◆ WHAT THE TASK REQUIRES
Reproduce every line of the material below, but drop the pictures.

DATA EXCERPT Start Marker

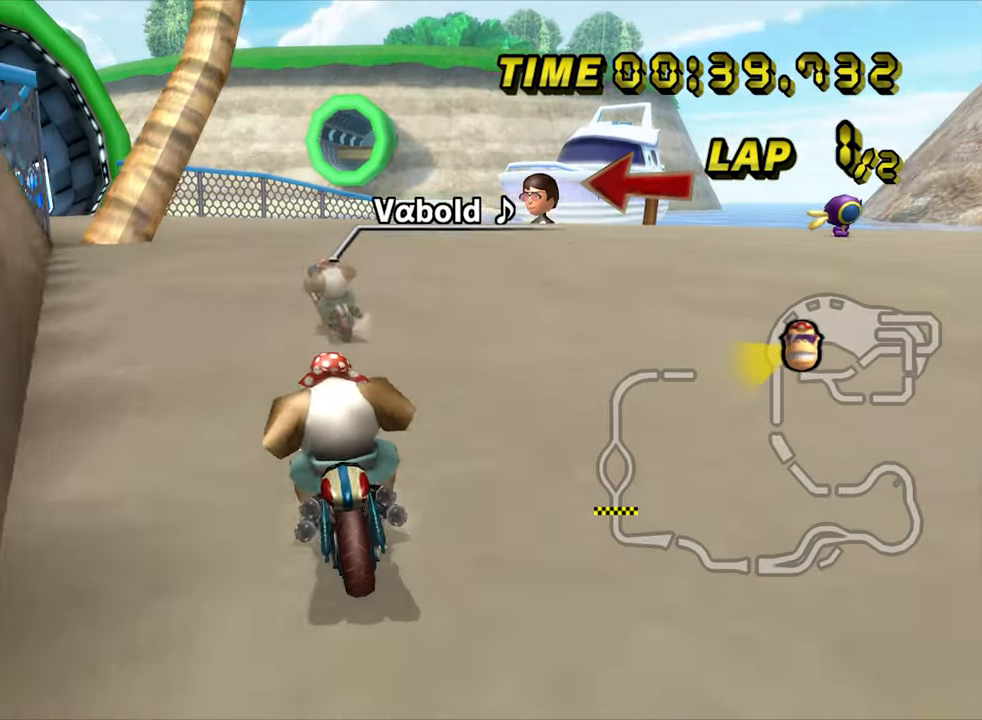
{"dt_ms": 500, "buttons": ["A"], "left_stick": "center", "events": [[250, "R1", "up"], [283, "left_stick", "center"]]}
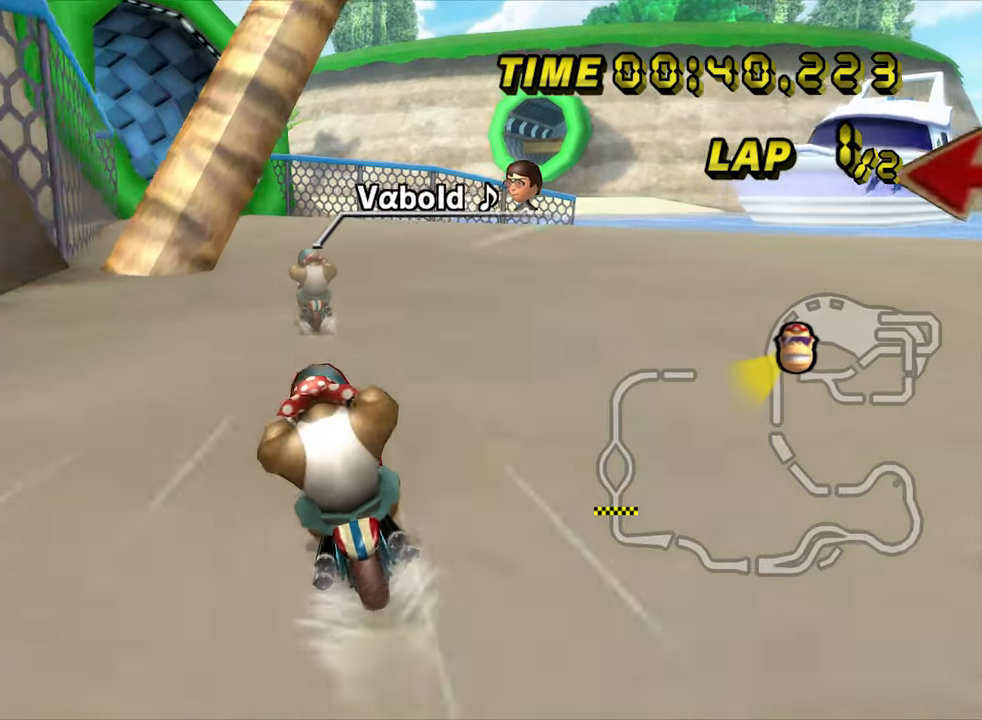
{"dt_ms": 500, "buttons": ["A"], "left_stick": "center", "events": []}
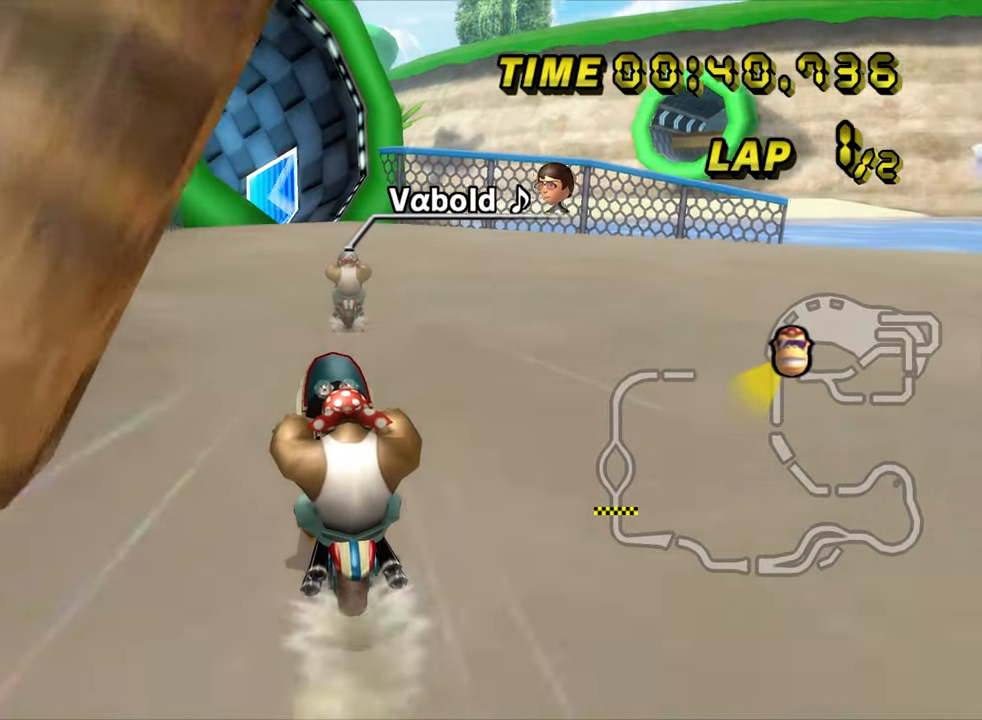
{"dt_ms": 500, "buttons": ["A"], "left_stick": "center", "events": []}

DATA EXCERPT End Marker

◆ TASK SOLUTION
{"dt_ms": 500, "buttons": ["A"], "left_stick": "center", "events": [[250, "R1", "up"], [283, "left_stick", "center"]]}
{"dt_ms": 500, "buttons": ["A"], "left_stick": "center", "events": []}
{"dt_ms": 500, "buttons": ["A"], "left_stick": "center", "events": []}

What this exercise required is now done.